DATA EXTRACTS
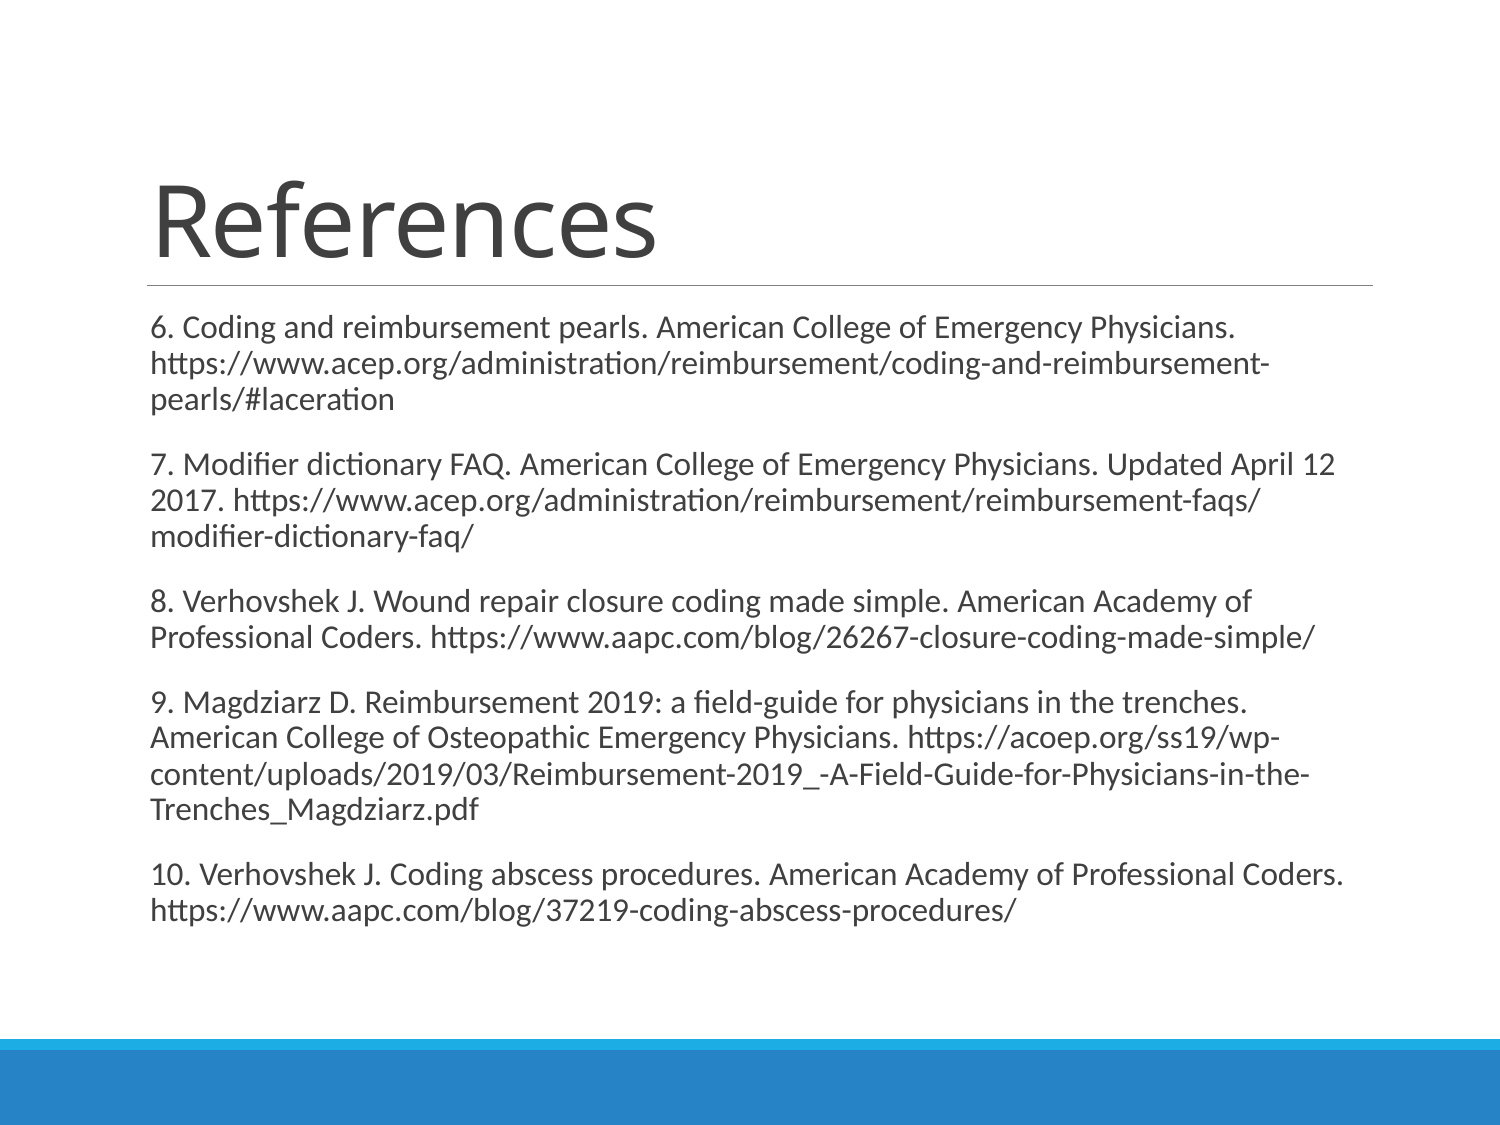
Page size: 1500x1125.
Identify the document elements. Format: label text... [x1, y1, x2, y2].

list 6. Coding and reimbursement pearls. American College of Emergency Physicians. https://www.acep.org/administration/reimbursement/coding-and-reimbursement-pearls/#laceration 7. Modifier dictionary FAQ. American College of Emergency Physicians. Updated April 12 2017. https://www.acep.org/administration/reimbursement/reimbursement-faqs/modifier-dictionary-faq/ 8. Verhovshek J. Wound repair closure coding made simple. American Academy of Professional Coders. https://www.aapc.com/blog/26267-closure-coding-made-simple/ 9. Magdziarz D. Reimbursement 2019: a field-guide for physicians in the trenches. American College of Osteopathic Emergency Physicians. https://acoep.org/ss19/wp-content/uploads/2019/03/Reimbursement-2019_-A-Field-Guide-for-Physicians-in-the-Trenches_Magdziarz.pdf 10. Verhovshek J. Coding abscess procedures. American Academy of Professional Coders. https://www.aapc.com/blog/37219-coding-abscess-procedures/ [135, 302, 1373, 963]
title References [135, 47, 1373, 285]
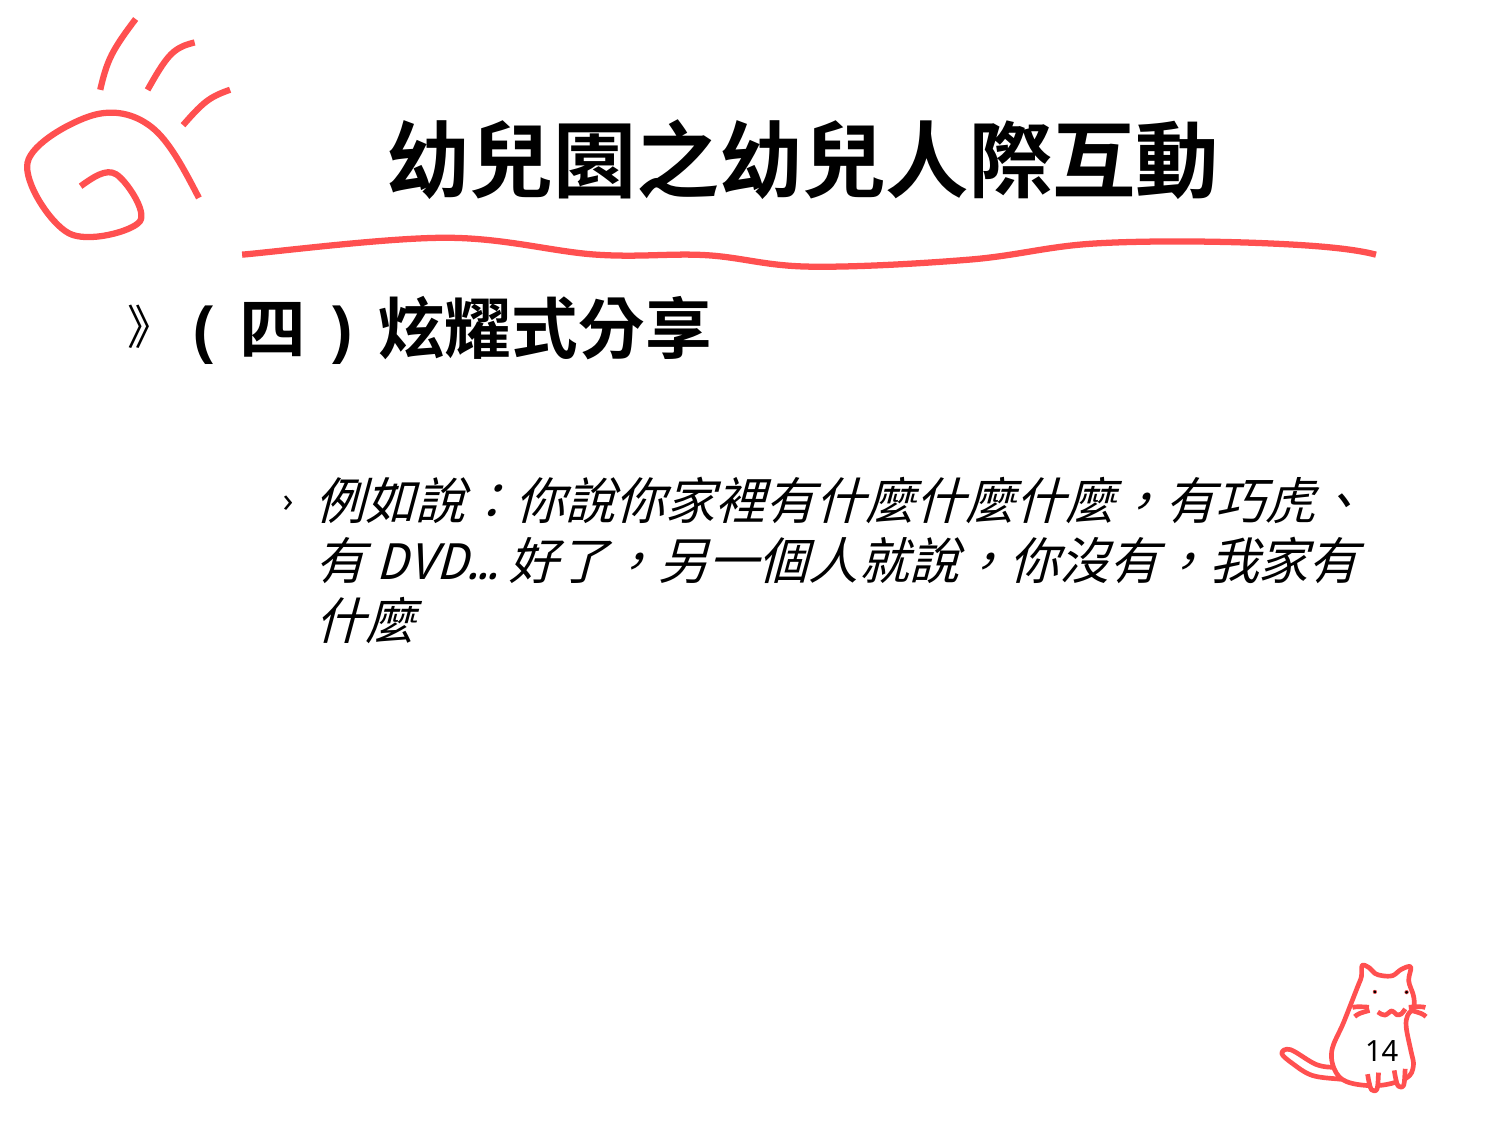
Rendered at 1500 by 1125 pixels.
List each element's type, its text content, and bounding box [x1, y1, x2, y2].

slide_number 14 [1340, 1024, 1424, 1101]
title 幼兒園之幼兒人際互動 [218, 63, 1388, 252]
list (四)炫耀式分享 例如說：你說你家裡有什麼什麼什麼，有巧虎、有DVD…好了，另一個人就說，你沒有，我家有什麼 [112, 278, 1388, 1001]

TASK
All the lines above are to be reproduced exactly, except the pictures.

COMPLETED TASK
Page size: 1500x1125.
Identify the document elements. Format: label text... [x1, y1, x2, y2].

list 6. Coding and reimbursement pearls. American College of Emergency Physicians. https://www.acep.org/administration/reimbursement/coding-and-reimbursement-pearls/#laceration 7. Modifier dictionary FAQ. American College of Emergency Physicians. Updated April 12 2017. https://www.acep.org/administration/reimbursement/reimbursement-faqs/modifier-dictionary-faq/ 8. Verhovshek J. Wound repair closure coding made simple. American Academy of Professional Coders. https://www.aapc.com/blog/26267-closure-coding-made-simple/ 9. Magdziarz D. Reimbursement 2019: a field-guide for physicians in the trenches. American College of Osteopathic Emergency Physicians. https://acoep.org/ss19/wp-content/uploads/2019/03/Reimbursement-2019_-A-Field-Guide-for-Physicians-in-the-Trenches_Magdziarz.pdf 10. Verhovshek J. Coding abscess procedures. American Academy of Professional Coders. https://www.aapc.com/blog/37219-coding-abscess-procedures/ [135, 302, 1373, 963]
title References [135, 47, 1373, 285]
Rendered at 1500 by 1125 pixels.
List each element's type, its text content, and bounding box [x1, y1, x2, y2].

slide_number 14 [1340, 1024, 1424, 1101]
title 幼兒園之幼兒人際互動 [218, 63, 1388, 252]
list (四)炫耀式分享 例如說：你說你家裡有什麼什麼什麼，有巧虎、有DVD…好了，另一個人就說，你沒有，我家有什麼 [112, 278, 1388, 1001]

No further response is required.